=== Task details ===
Retype each entry below exactly. Do not carry any image over.

(Collected data)
-- -- --
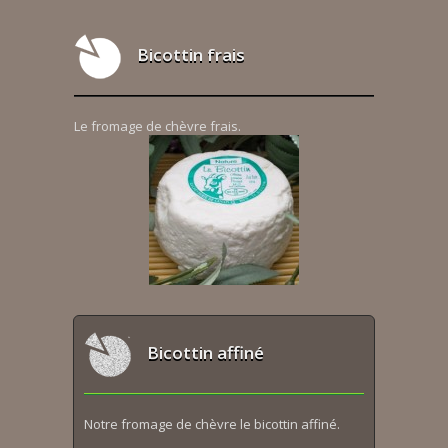
Bicottin frais
Le fromage de chèvre frais.
Bicottin affiné
Notre fromage de chèvre le bicottin affiné.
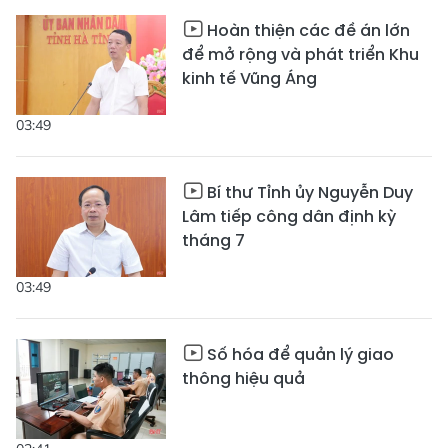
Hoàn thiện các đề án lớn
để mở rộng và phát triển Khu
kinh tế Vũng Áng
03:49
Bí thư Tỉnh ủy Nguyễn Duy
Lâm tiếp công dân định kỳ
tháng 7
03:49
Số hóa để quản lý giao
thông hiệu quả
-- -- --
=== Problem solution ===
Bicottin frais
Le fromage de chèvre frais.
Bicottin affiné
Notre fromage de chèvre le bicottin affiné.
Hoàn thiện các đề án lớn
để mở rộng và phát triển Khu
kinh tế Vũng Áng
03:49
Bí thư Tỉnh ủy Nguyễn Duy
Lâm tiếp công dân định kỳ
tháng 7
03:49
Số hóa để quản lý giao
thông hiệu quả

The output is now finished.